Terremoto, una tragedia anche per l’arte




Domani al Santa Maria della Scala verrà presentato il volume “Il patrimonio artistico in Italia centrale dopo il sisma del 2016”

Domani nella Sala San Galgano del Santa Maria della Scala verrà presentato il volume “Il patrimonio artistico in Italia centrale dopo il sisma del 2016”, numero speciale della rivista Predella. La pubblicazione, curata da Gerardo de Simone ed Emanuele Pellegrini con la collaborazione di Alessandro Delpriori e Fabio Marcelli, si occupa dei danni prodotti a opere ed edifici di interesse culturale in Lazio, Marche e Umbria dai terremoti dell’anno scorso. Al dibattito, che inizierà alle 18.30, interverranno Alessandro Angelini, Gabriele Fattorini e Maria Angela Turchetti.
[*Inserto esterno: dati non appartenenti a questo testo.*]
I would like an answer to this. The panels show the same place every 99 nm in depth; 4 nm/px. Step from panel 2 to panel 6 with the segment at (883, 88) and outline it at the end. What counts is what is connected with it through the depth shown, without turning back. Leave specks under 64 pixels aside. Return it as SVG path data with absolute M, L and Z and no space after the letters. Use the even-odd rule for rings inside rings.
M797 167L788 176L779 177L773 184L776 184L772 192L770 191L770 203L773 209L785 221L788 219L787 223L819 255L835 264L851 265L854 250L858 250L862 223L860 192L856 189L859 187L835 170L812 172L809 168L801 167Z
Il professor Gabriele Fattorini, docente all’Università di Messina, ci spiega le ragioni di questa presentazione: «Predella è una rivista di storia dell’arte nata nel 2001 nell’ambito dell’Università di Pisa e che si è distinta per essere una delle prime riviste online del settore. Dal 2009 è divenuta indipendente; la si trova ancora online, ma gli ultimi numeri, ormai, riescono ad avere anche una versione a stampa, grazie al supporto dell’associazione culturale “Predella onlus”. A seguito del tragico terremoto che lo scorso anno ha colpito l’Italia centrale, Gerardo de Simone ed Emanuele Pellegrini, veri e propri padri di Predella, hanno deciso di dedicare un numero speciale al sisma, che si apre con interventi di studiosi del calibro di Keith Christiansen, Andrea De Marchi e Salvatore Settis e contiene numerose testimonianze di addetti ai lavori coinvolti nei terribili eventi, come quella della direttrice del Museo di Norcia Maria Angela Turchetti, che domani sarà presente al Santa Maria della Scala, e tanti altri. Il ricavato delle vendite del volume sarà devoluto a supporto della riparazione dei danni del terremoto al patrimonio culturale, con l’augurio di una pronta risposta dei lettori e degli appassionati. Il fine principale del numero della rivista, e della presentazione, è tuttavia quello di richiamare l’attenzione sugli enormi problemi che in questo momento affliggono il patrimonio culturale delle zone martoriate dal terremoto; un patrimonio che è innanzi tutto memoria, vita e speranza per coloro che in quelle zone abitano e devono ricostruire un futuro. D’altronde una simile presentazione, dopo essere stata anche in altri luoghi d’Italia, non arriva a Siena e al Santa Maria della Scala per caso: qui, la mostra “La bellezza ferita” racconta il terremoto attraverso una serie di opere, tra le quali non mancano eccelsi capolavori, che recano evidentissime le tracce delle ferite, e sono come sommerse dalle immagini e dai suoni del terremoto: è un’esperienza emotiva per essere tutti più consapevoli, per non dimenticare e perché qualcosa sia fatto».